Chinese scientists found that an active ingredient extracted from Asian ginseng, dammarane sapogenin protopanaxatriol (PPT), is able to arrest leukemia cell growth and synergize with chemo drugs to kill leukemia cells more efficiently. The results were published on Zhejiang Journal of Integrated Traditional Chinese and Western Medicine (2003, 13[1]).
Leukemia is a group of cancers that usually begins in the bone marrow and results in high numbers of abnormal white blood cells. In 2012 leukemia developed in 352,000 people globally and caused 265,000 deaths. It is the most common type of cancer in children, with three quarters of leukemia cases in children being acute lymphoblastic leukemia. However, about 90% of all leukemias are diagnosed in adults, with acute myelogenous leukemiaand chronic lymphocytic leukemiabeing most common in adults. It occurs more commonly in the developed world.

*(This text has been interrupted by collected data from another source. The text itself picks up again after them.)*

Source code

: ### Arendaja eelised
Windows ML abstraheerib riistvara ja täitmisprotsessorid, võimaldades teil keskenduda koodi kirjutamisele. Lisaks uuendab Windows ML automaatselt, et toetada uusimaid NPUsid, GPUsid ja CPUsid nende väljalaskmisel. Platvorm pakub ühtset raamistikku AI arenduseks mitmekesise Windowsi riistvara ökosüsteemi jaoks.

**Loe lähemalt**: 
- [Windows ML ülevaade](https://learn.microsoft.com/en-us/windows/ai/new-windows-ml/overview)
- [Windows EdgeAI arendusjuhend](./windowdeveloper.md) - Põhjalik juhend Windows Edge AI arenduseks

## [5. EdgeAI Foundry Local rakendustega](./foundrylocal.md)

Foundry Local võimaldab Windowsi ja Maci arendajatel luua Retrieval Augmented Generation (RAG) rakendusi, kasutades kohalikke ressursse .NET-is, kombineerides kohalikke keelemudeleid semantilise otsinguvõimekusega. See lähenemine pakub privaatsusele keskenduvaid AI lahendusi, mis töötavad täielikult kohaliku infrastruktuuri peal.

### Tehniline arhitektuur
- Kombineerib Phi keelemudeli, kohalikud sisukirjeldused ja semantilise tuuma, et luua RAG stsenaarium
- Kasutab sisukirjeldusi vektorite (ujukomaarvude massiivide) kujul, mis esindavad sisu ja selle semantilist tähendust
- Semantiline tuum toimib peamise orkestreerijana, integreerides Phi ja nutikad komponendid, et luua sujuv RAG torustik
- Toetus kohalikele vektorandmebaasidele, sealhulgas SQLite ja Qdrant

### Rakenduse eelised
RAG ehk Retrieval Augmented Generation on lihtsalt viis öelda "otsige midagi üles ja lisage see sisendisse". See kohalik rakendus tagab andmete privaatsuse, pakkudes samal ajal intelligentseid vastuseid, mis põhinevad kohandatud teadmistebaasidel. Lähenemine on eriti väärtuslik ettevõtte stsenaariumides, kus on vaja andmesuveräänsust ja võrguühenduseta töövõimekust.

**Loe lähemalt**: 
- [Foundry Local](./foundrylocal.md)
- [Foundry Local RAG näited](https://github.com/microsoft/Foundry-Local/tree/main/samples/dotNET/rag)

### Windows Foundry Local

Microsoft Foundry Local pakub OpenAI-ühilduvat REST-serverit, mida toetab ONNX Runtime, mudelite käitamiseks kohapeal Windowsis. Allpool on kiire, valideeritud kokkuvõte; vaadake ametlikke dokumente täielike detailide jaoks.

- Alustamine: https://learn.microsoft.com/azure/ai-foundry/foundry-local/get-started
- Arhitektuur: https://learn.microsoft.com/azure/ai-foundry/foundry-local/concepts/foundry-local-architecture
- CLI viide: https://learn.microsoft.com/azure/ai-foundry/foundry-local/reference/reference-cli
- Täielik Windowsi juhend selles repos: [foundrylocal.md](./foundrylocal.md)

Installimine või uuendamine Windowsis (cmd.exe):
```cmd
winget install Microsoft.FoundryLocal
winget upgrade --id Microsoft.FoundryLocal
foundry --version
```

It has been well recognized that protopanaxadiol-type saponins such as Rh2 are able to induce apoptosis of a number of leukemia cells. The current research suggest another group of saponins, protopanaxatriol-type saponins, are also able to arrest leukemia cell growth, and synergize with chemotherapy.
Using in-vitro fluid cell culture, semi-solid colony forming test, the study found PPT at low concentration (<20ug/ml) stimulated proliferation of leukemia cells, but this stimulating effect was reversed when the PPT concentration rised to >50ug/ml as the cell growth was arrested. Moreover, when combined with PPT, chemo drugs (Homoharringtonine and Cytarabine) inhibited leukemia cells by 88.4% and 73.8%, much higher than 49.3% and 30.1% in the control group, respectively. Usually, leukemia cells are resistant to etoposide. Superisingly, the etoposide inhibition rate rose from <10% in the control to >50% in PPT treatment.
The study concluded that there is a biphasic action of PPT on leumia cells, namely, stimulation at low dose and inhibition at high dose (>50ug/ml). The more striking feature is the PPT’s synergistic effect with cytotoxic drugs, making leukemia chemotherapy more efficiently and leading to a bright clinical outcome.